Please copy exactly the lines that run from the start of the entries to the line containing "Originally, I wanted to find some chocolate", inclusive.

[Records from a data collection]
• • • • •

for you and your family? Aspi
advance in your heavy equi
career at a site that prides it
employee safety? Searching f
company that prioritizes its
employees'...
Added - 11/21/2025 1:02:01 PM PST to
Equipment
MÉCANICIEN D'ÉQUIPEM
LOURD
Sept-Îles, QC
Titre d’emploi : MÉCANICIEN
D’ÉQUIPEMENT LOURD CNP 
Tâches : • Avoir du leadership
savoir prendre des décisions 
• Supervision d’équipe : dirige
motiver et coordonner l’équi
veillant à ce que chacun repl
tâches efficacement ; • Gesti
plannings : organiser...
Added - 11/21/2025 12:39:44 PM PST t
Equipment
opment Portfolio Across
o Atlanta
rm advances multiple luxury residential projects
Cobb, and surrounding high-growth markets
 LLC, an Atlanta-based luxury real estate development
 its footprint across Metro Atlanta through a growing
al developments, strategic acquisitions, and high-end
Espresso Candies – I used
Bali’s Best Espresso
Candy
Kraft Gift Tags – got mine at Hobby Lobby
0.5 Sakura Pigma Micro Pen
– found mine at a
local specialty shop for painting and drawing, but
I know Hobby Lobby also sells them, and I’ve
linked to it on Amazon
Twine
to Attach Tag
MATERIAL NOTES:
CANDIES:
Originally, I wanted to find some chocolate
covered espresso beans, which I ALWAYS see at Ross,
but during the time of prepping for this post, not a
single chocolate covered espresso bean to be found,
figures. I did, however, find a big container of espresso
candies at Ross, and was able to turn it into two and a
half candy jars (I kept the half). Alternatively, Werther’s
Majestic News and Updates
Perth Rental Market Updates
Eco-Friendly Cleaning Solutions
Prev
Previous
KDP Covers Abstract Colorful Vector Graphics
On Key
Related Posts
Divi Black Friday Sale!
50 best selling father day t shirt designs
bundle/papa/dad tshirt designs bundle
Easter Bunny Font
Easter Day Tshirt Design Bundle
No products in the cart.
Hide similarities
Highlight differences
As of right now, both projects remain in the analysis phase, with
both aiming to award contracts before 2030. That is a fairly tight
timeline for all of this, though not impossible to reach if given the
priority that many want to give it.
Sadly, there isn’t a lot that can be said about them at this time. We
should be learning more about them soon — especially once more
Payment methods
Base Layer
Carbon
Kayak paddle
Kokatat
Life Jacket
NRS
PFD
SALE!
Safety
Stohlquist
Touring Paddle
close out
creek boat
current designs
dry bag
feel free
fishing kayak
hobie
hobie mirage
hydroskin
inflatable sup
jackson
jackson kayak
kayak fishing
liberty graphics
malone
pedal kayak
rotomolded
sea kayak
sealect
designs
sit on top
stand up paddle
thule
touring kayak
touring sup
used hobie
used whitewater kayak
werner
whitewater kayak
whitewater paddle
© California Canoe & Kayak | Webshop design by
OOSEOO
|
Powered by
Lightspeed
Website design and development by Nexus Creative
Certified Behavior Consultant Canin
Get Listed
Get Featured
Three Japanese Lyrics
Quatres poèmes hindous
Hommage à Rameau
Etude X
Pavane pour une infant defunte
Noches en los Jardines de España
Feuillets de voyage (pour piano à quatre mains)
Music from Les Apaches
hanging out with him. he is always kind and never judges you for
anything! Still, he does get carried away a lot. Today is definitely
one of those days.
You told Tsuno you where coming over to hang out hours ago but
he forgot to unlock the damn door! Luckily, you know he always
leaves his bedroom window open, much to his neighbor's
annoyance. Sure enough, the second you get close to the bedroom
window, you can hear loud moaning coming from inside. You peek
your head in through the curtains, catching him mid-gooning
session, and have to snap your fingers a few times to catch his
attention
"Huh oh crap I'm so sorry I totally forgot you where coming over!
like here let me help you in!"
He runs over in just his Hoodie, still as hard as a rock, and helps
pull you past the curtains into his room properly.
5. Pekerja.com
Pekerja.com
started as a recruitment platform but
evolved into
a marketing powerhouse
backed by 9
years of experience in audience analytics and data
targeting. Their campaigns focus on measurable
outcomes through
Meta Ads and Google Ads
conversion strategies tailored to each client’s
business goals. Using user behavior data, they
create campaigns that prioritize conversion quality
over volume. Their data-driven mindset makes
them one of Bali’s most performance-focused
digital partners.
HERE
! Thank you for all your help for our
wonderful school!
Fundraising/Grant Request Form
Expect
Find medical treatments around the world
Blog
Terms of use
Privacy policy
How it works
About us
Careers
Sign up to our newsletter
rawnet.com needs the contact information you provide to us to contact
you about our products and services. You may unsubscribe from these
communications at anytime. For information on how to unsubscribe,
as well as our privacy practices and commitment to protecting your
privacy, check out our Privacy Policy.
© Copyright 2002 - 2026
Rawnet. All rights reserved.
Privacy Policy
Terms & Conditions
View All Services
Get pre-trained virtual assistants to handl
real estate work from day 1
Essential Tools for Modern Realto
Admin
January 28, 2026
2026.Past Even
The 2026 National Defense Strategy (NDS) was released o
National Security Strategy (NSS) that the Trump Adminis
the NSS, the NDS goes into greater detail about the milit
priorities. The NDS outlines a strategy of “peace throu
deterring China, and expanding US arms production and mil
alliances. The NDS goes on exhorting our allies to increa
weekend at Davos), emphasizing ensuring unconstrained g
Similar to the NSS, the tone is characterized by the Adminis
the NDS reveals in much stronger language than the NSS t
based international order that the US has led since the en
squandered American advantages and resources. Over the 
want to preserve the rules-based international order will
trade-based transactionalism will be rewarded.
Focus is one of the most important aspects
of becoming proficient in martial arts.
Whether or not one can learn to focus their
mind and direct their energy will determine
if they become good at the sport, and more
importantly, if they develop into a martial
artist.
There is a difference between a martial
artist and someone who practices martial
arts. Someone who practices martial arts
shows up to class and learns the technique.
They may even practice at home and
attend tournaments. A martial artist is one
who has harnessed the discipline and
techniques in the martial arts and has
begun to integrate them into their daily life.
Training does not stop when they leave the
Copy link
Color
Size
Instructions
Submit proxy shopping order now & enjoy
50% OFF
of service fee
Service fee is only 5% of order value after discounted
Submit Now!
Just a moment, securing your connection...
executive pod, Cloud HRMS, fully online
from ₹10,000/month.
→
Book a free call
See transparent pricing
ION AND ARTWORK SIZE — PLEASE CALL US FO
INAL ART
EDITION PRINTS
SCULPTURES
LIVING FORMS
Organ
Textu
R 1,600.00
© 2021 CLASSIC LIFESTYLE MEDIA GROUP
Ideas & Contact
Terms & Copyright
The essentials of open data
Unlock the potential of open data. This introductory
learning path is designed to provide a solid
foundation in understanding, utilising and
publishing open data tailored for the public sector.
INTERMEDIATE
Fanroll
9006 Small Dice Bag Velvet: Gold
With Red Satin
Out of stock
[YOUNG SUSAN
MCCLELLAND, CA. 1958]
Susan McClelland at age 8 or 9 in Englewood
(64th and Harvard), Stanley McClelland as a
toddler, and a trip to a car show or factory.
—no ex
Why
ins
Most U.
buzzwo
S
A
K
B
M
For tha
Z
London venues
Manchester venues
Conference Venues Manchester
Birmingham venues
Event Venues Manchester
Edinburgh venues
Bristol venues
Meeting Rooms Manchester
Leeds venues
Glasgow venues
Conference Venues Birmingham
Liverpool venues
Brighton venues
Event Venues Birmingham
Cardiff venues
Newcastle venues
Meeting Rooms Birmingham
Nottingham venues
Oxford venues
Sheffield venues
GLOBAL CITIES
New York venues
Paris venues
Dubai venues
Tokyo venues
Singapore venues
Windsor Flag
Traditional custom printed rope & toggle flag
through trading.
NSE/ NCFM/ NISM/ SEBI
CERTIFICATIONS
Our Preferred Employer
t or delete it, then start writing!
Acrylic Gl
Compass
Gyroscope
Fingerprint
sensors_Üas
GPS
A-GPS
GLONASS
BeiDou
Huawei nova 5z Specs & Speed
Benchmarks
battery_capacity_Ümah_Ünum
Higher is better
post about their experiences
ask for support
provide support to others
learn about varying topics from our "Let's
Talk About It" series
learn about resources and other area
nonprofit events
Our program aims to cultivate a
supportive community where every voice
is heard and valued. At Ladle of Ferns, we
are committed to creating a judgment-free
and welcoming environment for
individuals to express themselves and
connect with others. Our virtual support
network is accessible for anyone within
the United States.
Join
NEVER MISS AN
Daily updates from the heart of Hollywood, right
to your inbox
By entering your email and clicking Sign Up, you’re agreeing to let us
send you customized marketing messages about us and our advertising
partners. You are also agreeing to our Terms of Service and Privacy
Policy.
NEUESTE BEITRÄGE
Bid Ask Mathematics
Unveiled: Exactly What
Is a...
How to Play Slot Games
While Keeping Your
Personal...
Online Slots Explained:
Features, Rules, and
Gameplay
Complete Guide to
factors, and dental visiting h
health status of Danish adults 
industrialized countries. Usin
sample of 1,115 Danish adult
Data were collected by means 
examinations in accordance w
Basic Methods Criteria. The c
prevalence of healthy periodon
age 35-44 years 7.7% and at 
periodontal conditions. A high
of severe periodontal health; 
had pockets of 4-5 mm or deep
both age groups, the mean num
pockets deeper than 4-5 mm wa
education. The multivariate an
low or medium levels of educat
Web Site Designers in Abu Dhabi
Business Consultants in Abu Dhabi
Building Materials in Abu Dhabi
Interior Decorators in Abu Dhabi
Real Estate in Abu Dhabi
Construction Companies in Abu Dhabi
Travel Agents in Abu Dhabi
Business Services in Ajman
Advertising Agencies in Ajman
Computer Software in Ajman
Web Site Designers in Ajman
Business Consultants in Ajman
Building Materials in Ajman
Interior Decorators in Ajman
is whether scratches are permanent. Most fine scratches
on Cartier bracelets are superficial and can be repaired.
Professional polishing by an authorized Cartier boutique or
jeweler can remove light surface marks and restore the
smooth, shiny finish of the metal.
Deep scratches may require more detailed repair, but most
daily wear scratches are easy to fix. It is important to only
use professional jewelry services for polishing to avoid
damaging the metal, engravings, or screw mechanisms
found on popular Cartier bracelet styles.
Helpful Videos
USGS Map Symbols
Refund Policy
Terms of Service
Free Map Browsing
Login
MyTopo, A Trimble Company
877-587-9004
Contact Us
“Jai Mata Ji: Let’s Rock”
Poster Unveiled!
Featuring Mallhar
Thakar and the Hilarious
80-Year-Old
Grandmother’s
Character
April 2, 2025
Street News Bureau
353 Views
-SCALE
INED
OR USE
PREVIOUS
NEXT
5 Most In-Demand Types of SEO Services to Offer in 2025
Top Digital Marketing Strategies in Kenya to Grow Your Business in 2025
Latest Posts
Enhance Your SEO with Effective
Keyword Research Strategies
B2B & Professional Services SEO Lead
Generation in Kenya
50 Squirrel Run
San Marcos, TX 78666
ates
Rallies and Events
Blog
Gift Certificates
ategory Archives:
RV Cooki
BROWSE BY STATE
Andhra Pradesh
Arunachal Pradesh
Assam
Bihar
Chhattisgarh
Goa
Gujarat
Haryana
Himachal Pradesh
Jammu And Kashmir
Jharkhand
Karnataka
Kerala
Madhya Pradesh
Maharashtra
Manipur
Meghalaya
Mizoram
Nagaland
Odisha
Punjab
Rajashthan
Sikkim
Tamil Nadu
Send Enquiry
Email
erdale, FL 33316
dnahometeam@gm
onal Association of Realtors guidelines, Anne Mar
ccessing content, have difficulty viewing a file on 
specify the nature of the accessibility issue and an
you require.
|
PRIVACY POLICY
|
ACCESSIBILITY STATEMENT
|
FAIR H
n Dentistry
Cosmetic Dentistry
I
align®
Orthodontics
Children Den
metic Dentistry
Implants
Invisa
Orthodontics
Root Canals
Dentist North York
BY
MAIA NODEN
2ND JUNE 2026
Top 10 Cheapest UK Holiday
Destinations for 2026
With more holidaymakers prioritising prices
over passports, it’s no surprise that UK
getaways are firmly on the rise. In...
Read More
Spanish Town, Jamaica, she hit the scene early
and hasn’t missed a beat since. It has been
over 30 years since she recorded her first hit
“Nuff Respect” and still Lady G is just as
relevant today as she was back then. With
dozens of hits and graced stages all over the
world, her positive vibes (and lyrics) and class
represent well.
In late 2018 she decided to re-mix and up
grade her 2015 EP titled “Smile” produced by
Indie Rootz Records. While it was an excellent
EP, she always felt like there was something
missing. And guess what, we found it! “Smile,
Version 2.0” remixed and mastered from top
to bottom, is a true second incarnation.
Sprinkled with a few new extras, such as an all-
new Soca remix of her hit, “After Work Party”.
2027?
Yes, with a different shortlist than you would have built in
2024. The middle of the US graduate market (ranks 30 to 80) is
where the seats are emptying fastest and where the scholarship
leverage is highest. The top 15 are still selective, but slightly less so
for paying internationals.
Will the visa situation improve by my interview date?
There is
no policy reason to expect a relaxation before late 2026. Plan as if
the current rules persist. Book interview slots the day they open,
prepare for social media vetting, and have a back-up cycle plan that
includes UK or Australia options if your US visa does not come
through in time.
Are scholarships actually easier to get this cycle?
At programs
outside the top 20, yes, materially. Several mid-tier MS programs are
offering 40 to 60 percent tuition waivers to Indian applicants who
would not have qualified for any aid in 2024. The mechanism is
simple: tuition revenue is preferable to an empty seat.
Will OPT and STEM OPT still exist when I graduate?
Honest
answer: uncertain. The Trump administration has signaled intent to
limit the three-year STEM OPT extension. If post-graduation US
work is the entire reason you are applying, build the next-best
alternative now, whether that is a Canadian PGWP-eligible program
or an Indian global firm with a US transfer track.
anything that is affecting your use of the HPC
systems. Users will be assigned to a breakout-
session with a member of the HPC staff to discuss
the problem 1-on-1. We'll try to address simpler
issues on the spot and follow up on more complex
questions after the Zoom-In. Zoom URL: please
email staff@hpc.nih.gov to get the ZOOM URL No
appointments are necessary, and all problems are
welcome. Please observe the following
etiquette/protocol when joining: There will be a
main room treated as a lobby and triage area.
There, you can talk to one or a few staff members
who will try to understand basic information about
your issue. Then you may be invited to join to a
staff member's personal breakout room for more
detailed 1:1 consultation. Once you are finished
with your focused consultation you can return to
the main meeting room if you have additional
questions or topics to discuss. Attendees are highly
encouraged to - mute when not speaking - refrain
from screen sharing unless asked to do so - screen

• • • • •

## RESPONSE TO THE TASK
for you and your family? Aspi
advance in your heavy equi
career at a site that prides it
employee safety? Searching f
company that prioritizes its
employees'...
Added - 11/21/2025 1:02:01 PM PST to
Equipment
MÉCANICIEN D'ÉQUIPEM
LOURD
Sept-Îles, QC
Titre d’emploi : MÉCANICIEN
D’ÉQUIPEMENT LOURD CNP 
Tâches : • Avoir du leadership
savoir prendre des décisions 
• Supervision d’équipe : dirige
motiver et coordonner l’équi
veillant à ce que chacun repl
tâches efficacement ; • Gesti
plannings : organiser...
Added - 11/21/2025 12:39:44 PM PST t
Equipment
opment Portfolio Across
o Atlanta
rm advances multiple luxury residential projects
Cobb, and surrounding high-growth markets
 LLC, an Atlanta-based luxury real estate development
 its footprint across Metro Atlanta through a growing
al developments, strategic acquisitions, and high-end
Espresso Candies – I used
Bali’s Best Espresso
Candy
Kraft Gift Tags – got mine at Hobby Lobby
0.5 Sakura Pigma Micro Pen
– found mine at a
local specialty shop for painting and drawing, but
I know Hobby Lobby also sells them, and I’ve
linked to it on Amazon
Twine
to Attach Tag
MATERIAL NOTES:
CANDIES:
Originally, I wanted to find some chocolate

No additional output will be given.